The QA-RAG model combines elements of generative AI with RAG to provide accurate responses to user queries within the context of regulatory compliance.

Model Structure

The QA-RAG model operates through a dual-track retrieval system, integrating contextually relevant documents from both user queries and answers generated by a fine-tuned LLM. The process encompasses several steps:

  1. Document Preprocessing:
    • The model utilizes Optical Character Recognition (OCR) to convert regulatory documents into a text corpus.
    • Dense retrieval methods are employed for embedding and retrieving pertinent documents.
  2. Dual-Track Retrieval:
    • The model retrieves half of the documents based on the user query and the other half from the answers generated by a fine-tuned LLM.
  3. Reranking:
    • A reranking model evaluates the relevance of retrieved documents, ensuring that only the most contextually pertinent documents are presented for final answer generation.
  4. Final Answer Generation:
    • The final response is generated using a fine-tuned ChatGPT-3.5 Turbo model with a few-shot prompting technique to enhance answer accuracy.

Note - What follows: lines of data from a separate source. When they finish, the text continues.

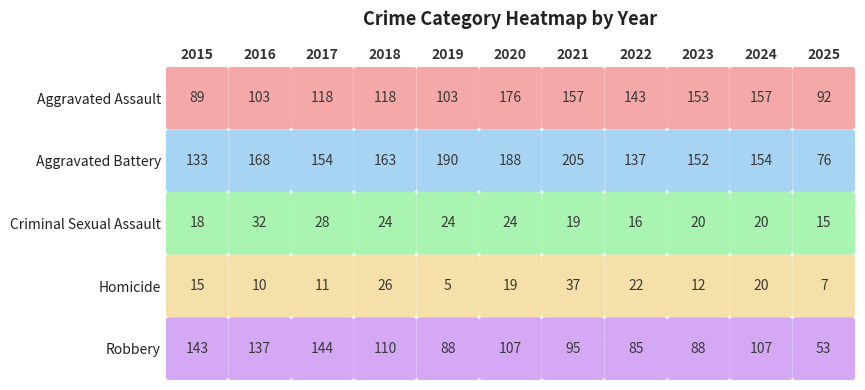

List the series in order of their peak value, lowest first.

Criminal Sexual Assault, Homicide, Robbery, Aggravated Assault, Aggravated Battery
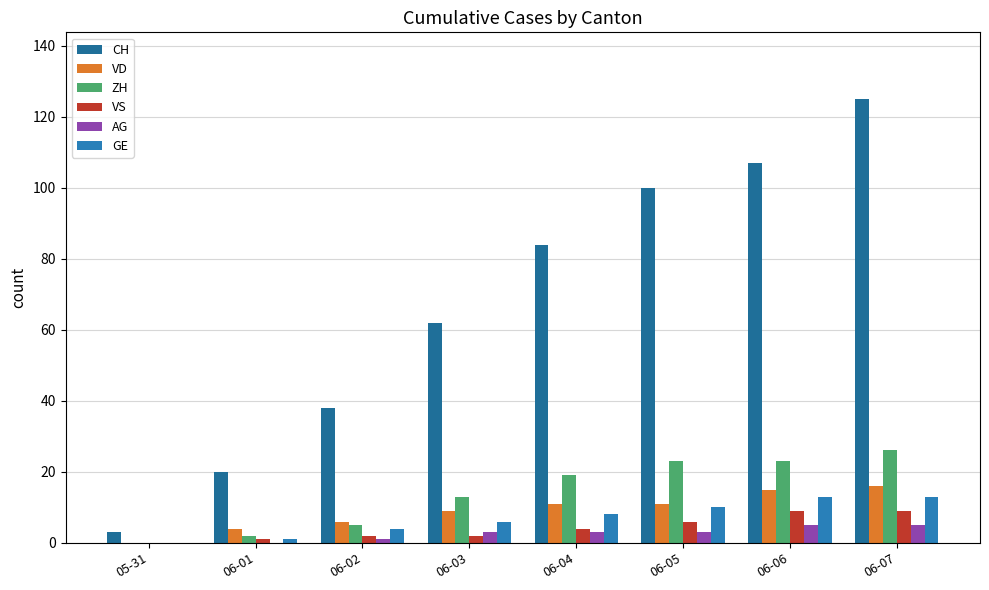

Reading left to right, what are all the values shown in this chart?

CH: 05-31=3	06-01=20	06-02=38	06-03=62	06-04=84	06-05=100	06-06=107	06-07=125
VD: 05-31=0	06-01=4	06-02=6	06-03=9	06-04=11	06-05=11	06-06=15	06-07=16
ZH: 05-31=0	06-01=2	06-02=5	06-03=13	06-04=19	06-05=23	06-06=23	06-07=26
VS: 05-31=0	06-01=1	06-02=2	06-03=2	06-04=4	06-05=6	06-06=9	06-07=9
AG: 05-31=0	06-01=0	06-02=1	06-03=3	06-04=3	06-05=3	06-06=5	06-07=5
GE: 05-31=0	06-01=1	06-02=4	06-03=6	06-04=8	06-05=10	06-06=13	06-07=13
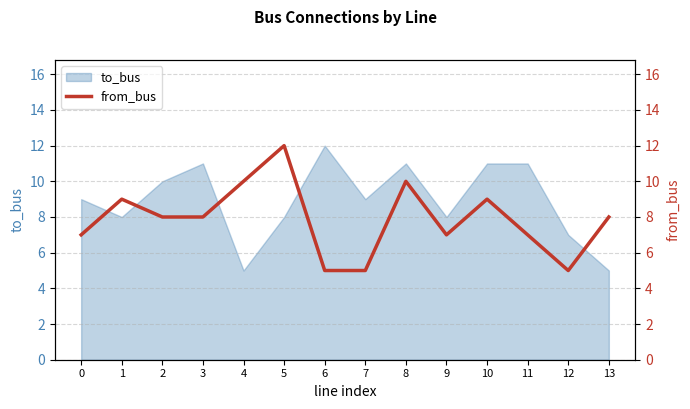

What is the smallest value displayed?

5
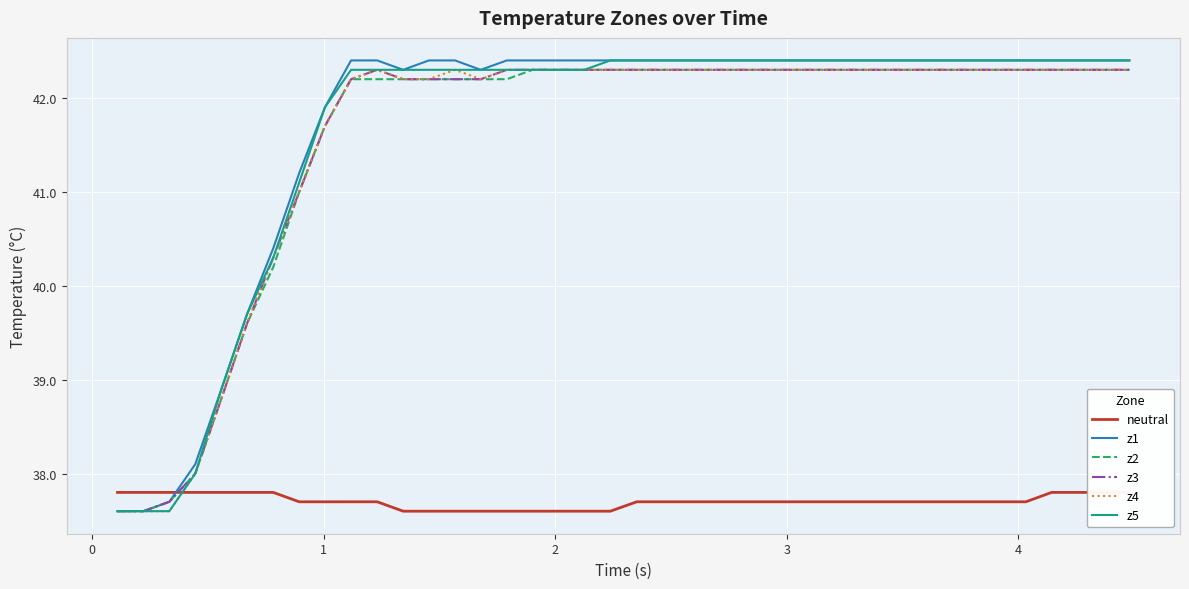

What is the highest value of the z5 series?

42.4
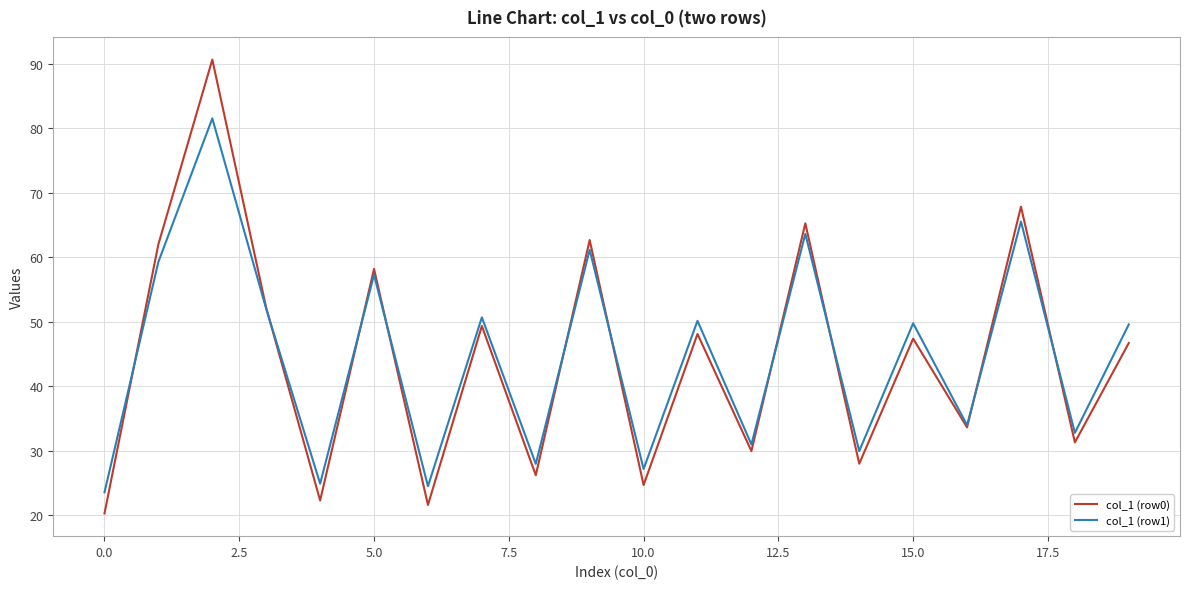

List the series in order of their peak value, highest first.

col_1 (row0), col_1 (row1)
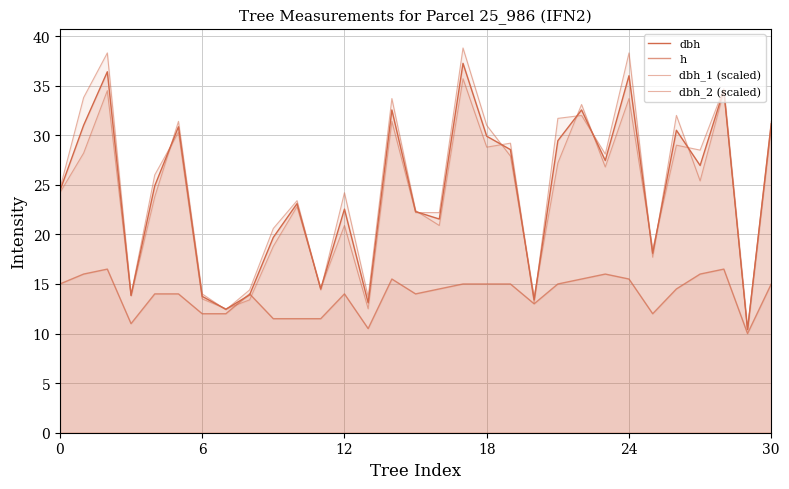

Is it true that h equals 16.5 at 28?

True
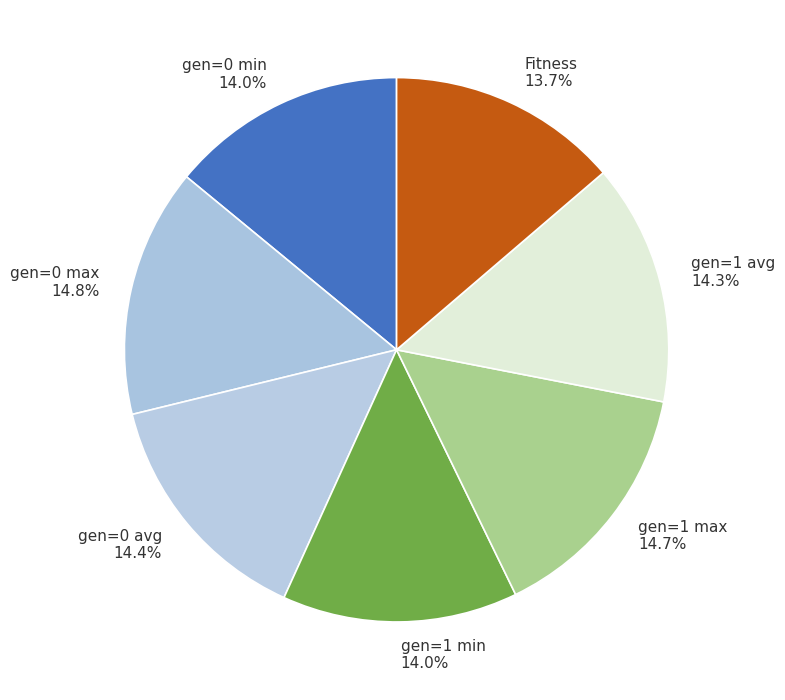

Does any single category account for the majority?

No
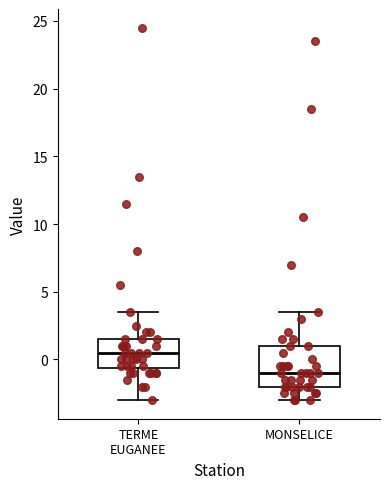

Reading left to right, transcribe this box plot: for each box, give where its median line is, the range the box spans, and where its two whiskers end, as read against the y-axis. The values are not printed on the chart, so give them approximately, as read against the axis.

TERME EUGANEE: median 0.5, box -0.5 to 1.5, whiskers -3.0 to 3.5
MONSELICE: median -1.0, box -2.0 to 1.0, whiskers -3.0 to 3.5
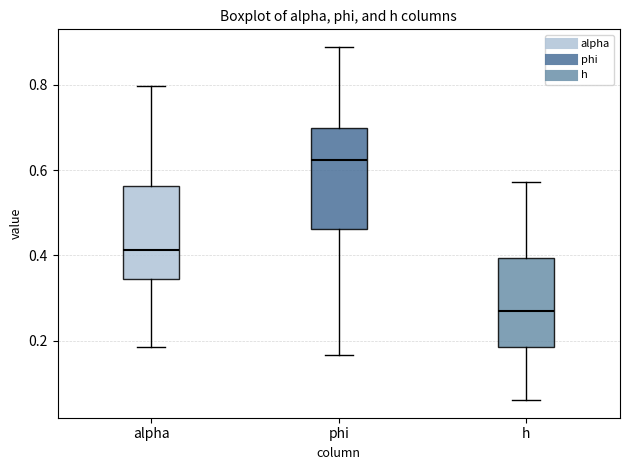

Reading left to right, read every box against the y-axis: the position of its median line, the range the box covers, and the ends of its whiskers. The values are not printed on the chart, so give them approximately, as read against the axis.

alpha: median 0.42, box 0.34 to 0.56, whiskers 0.18 to 0.80
phi: median 0.62, box 0.46 to 0.70, whiskers 0.16 to 0.88
h: median 0.26, box 0.18 to 0.40, whiskers 0.06 to 0.58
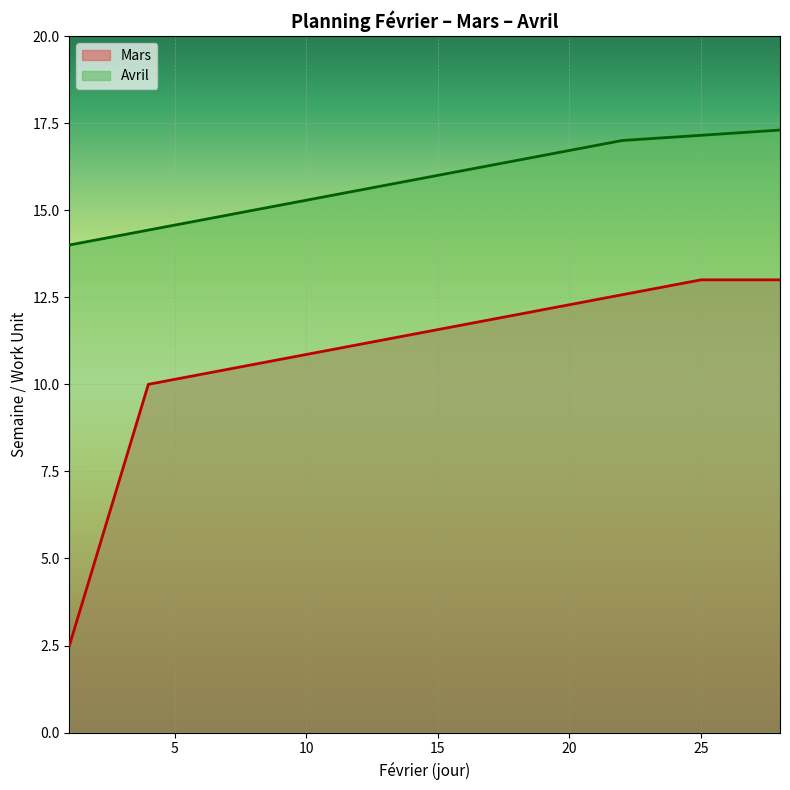

What is the value of the 26th point from the left?

17.2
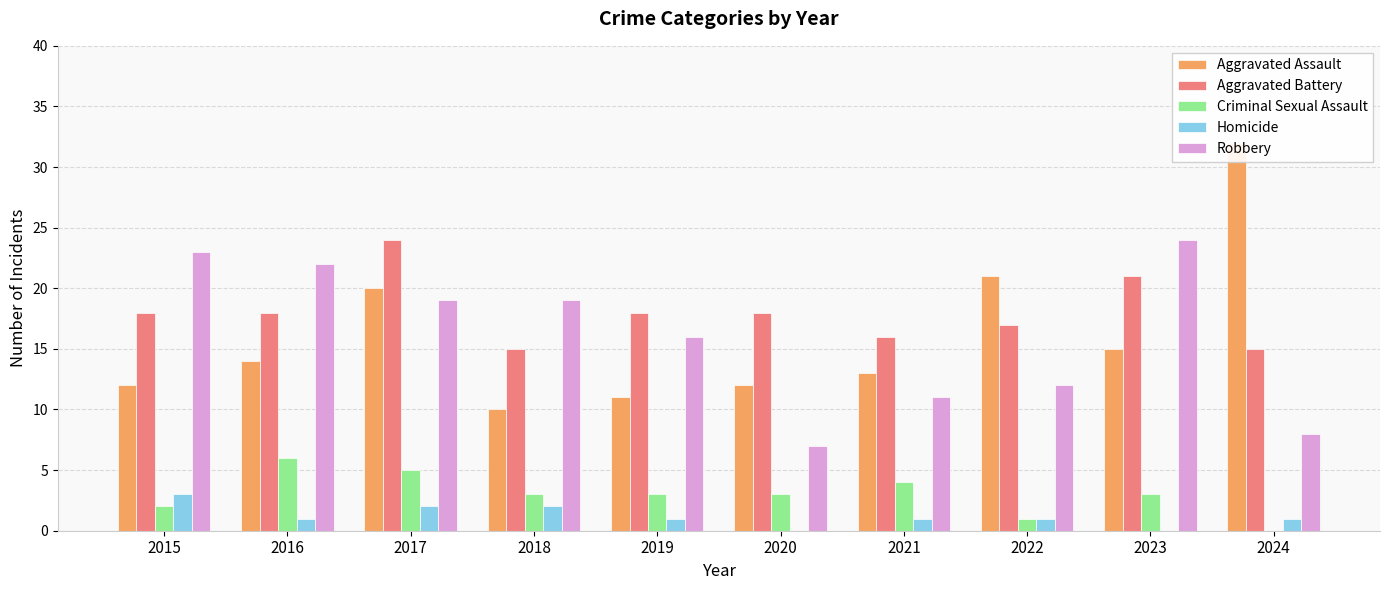

What is the maximum value for Robbery?

24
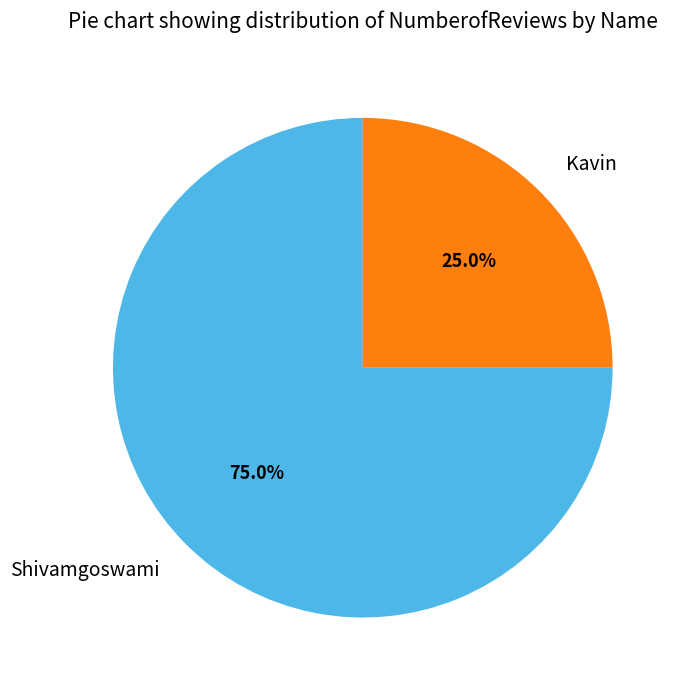

What percentage is the Kavin slice, to the nearest percent?

25%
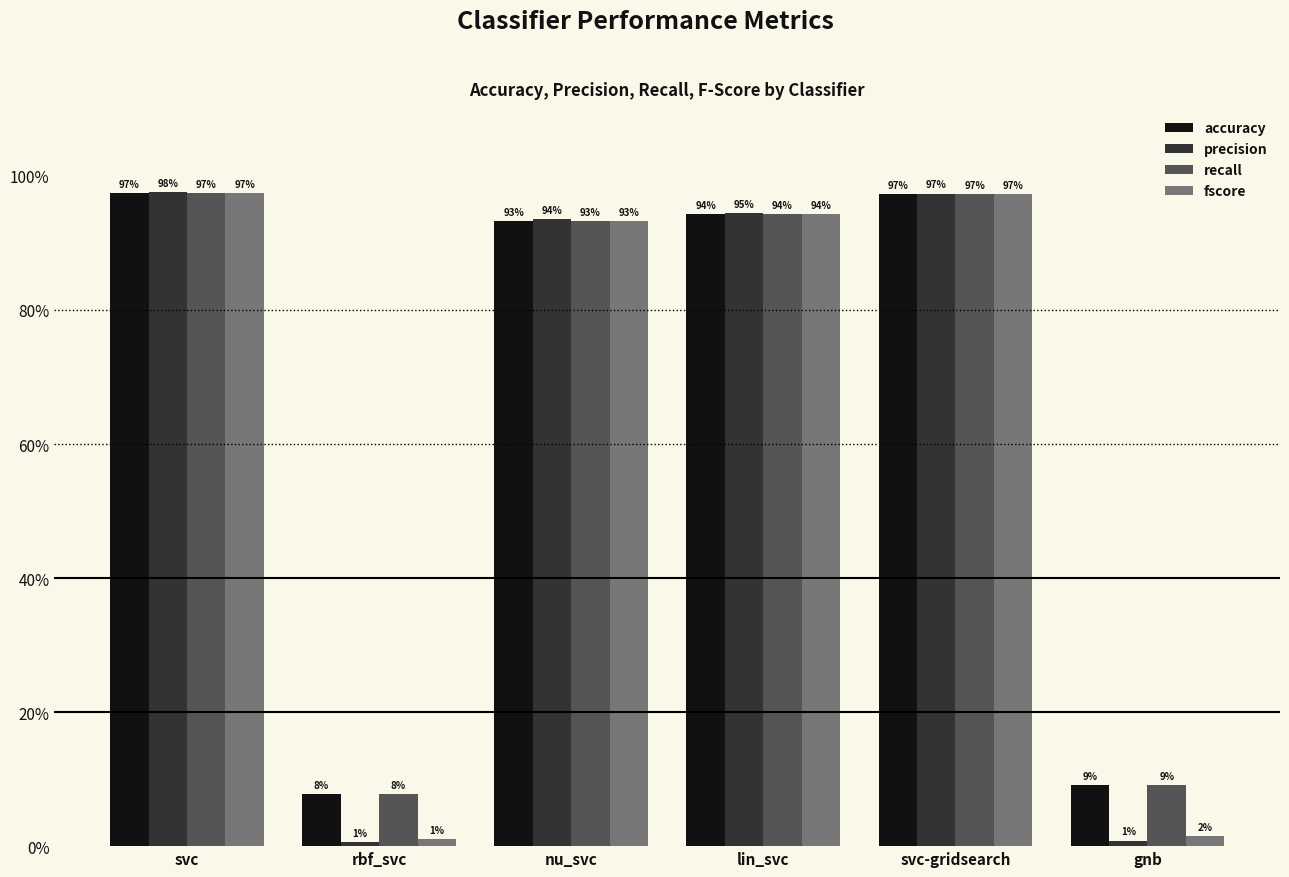

What are all the series names shown in the legend?

accuracy, precision, recall, fscore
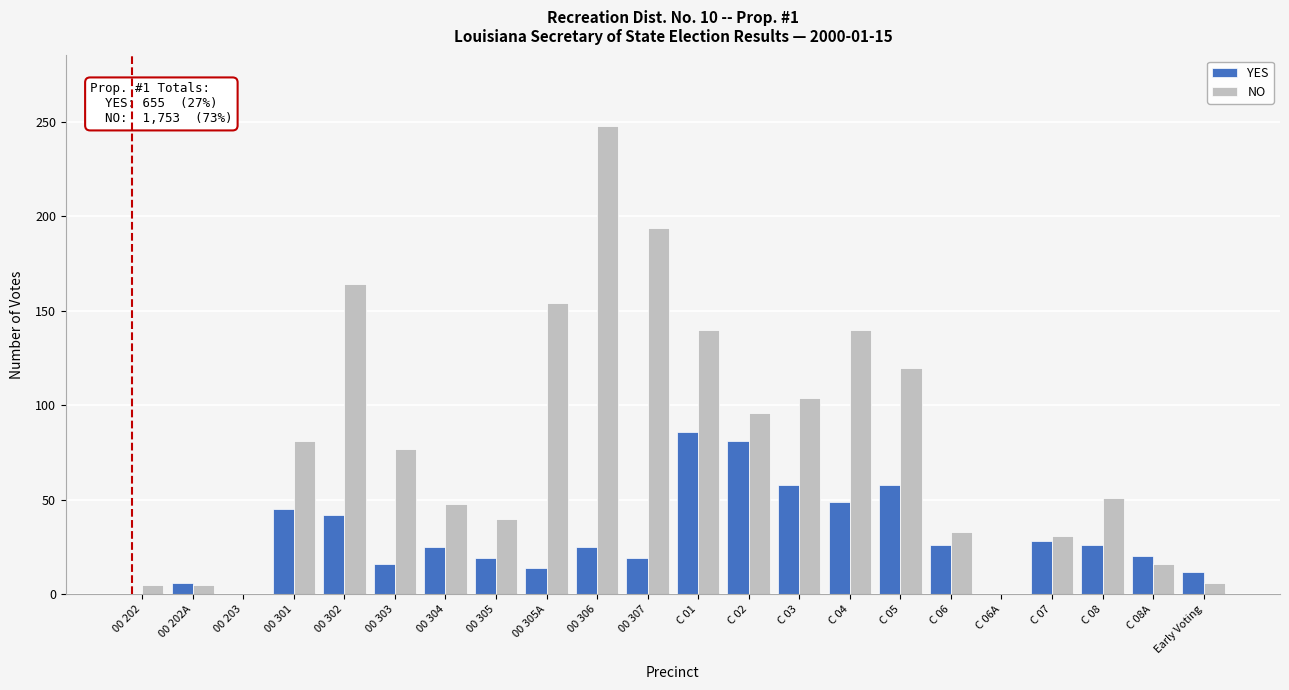

Is the value of NO at 00 302 greater than the value of YES at C 08?

Yes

Experimental Setup and Results

The paper evaluates QA-RAG using a dataset comprising 1,404 FDA and ICH guideline documents. Several baselines, including traditional RAG methods, Multiquery retrieval, and HyDE, were compared against QA-RAG.

Document Retrieval Performance

QA-RAG exhibited superior performance in retrieving relevant documents with a context precision score of 0.717 and a context recall of 0.328. The model's ability to leverage both user queries and fine-tuned LLM answers proved to be a significant advantage.

Answer Generation Performance

In generating final answers, QA-RAG outperformed other models with a precision of 0.551, recall of 0.645, and f1 score of 0.591. The use of domain-specific fine-tuned LLM responses was pivotal in achieving high accuracy and relevance in answers.

Implications

The implications of integrating QA-RAG in the pharmaceutical regulatory domain are multifaceted:

  1. Efficiency and Accuracy:
    • QA-RAG streamlines the compliance process by reducing the time and resources needed to interpret complex guidelines, thus, enabling quicker and more precise decision-making.
  2. Reduction in Human Dependency:
    • By automating routine tasks, QA-RAG allows human experts to focus on strategic activities, enhancing overall productivity within the pharmaceutical industry.
  3. Potential for Broader Application:
    • The model's adaptable design suggests potential applications in other domains requiring specialized knowledge, such as legal compliance, financial regulation, and academic research.

Conclusion

The successful deployment of QA-RAG represents a major advancement in the application of generative AI to regulatory compliance. The model's innovative dual-track retrieval system, efficient processing, and high accuracy underline its potential to revolutionize how regulatory information is managed in the pharmaceutical industry and beyond. Future research could focus on enhancing the model's adaptability and performance to maintain its effectiveness amidst evolving regulatory landscapes. Overall, QA-RAG exemplifies the practical benefits of integrating sophisticated AI methodologies within industry-specific contexts to address complex challenges.

Ethical Considerations

The authors emphasize the QA-RAG model as a complementary tool, not a replacement, for human expertise, ensuring ethical compliance with data privacy and security standards by using publicly accessible documents for model training and evaluation.

Acknowledgments

The work was supported by the National Research Foundation of Korea and highlights the use of ChatGPT, developed by OpenAI, for generating illustrative figures within the paper.